AIM OF THE TASK → Reproduce every line of the material below, but drop the pictures.
─── DATA EXTRACTS ───
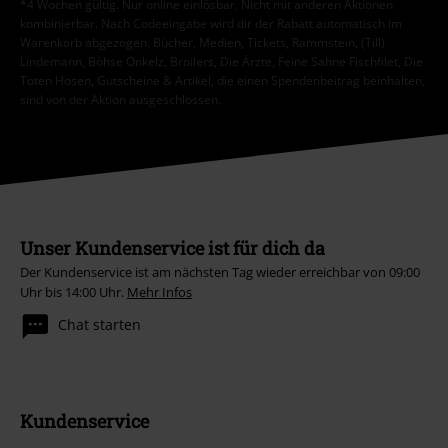
*4 Wochen gültig. Nur online einlösbar. Nicht mit anderen Aktionen
kombinierbar. Nach Codeeingabe wird dir der Rabatt automatisch im
Warenkorb abgezogen. Bücher, Medien, Tickets, Rammstein, (Till)
Lindemann, Böhse Onkelz, Broilers, Die Ärzte, Feine Sahne Fischfilet, Die
Toten Hosen, Gutscheine & Artikel, die einen Spendenbeitrag beinhalten,
sind von der Aktion ausgeschlossen.
Unser Kundenservice ist für dich da
Der Kundenservice ist am nächsten Tag wieder erreichbar von 09:00
Uhr bis 14:00 Uhr.
Mehr Infos
Chat starten
Kundenservice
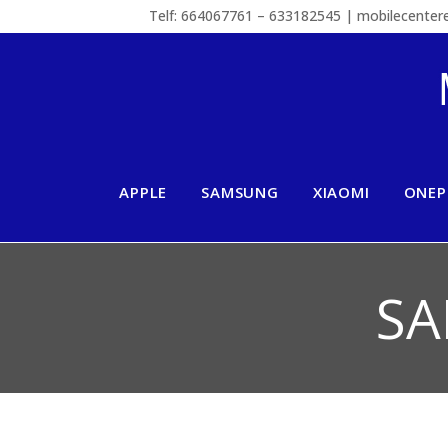
Telf: 664067761 – 633182545 | mobilecente
APPLE
SAMSUNG
XIAOMI
ONEP
SA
───
TASK SOLUTION →
*4 Wochen gültig. Nur online einlösbar. Nicht mit anderen Aktionen
kombinierbar. Nach Codeeingabe wird dir der Rabatt automatisch im
Warenkorb abgezogen. Bücher, Medien, Tickets, Rammstein, (Till)
Lindemann, Böhse Onkelz, Broilers, Die Ärzte, Feine Sahne Fischfilet, Die
Toten Hosen, Gutscheine & Artikel, die einen Spendenbeitrag beinhalten,
sind von der Aktion ausgeschlossen.
Unser Kundenservice ist für dich da
Der Kundenservice ist am nächsten Tag wieder erreichbar von 09:00
Uhr bis 14:00 Uhr.
Mehr Infos
Chat starten
Kundenservice
Telf: 664067761 – 633182545 | mobilecente
APPLE
SAMSUNG
XIAOMI
ONEP
SA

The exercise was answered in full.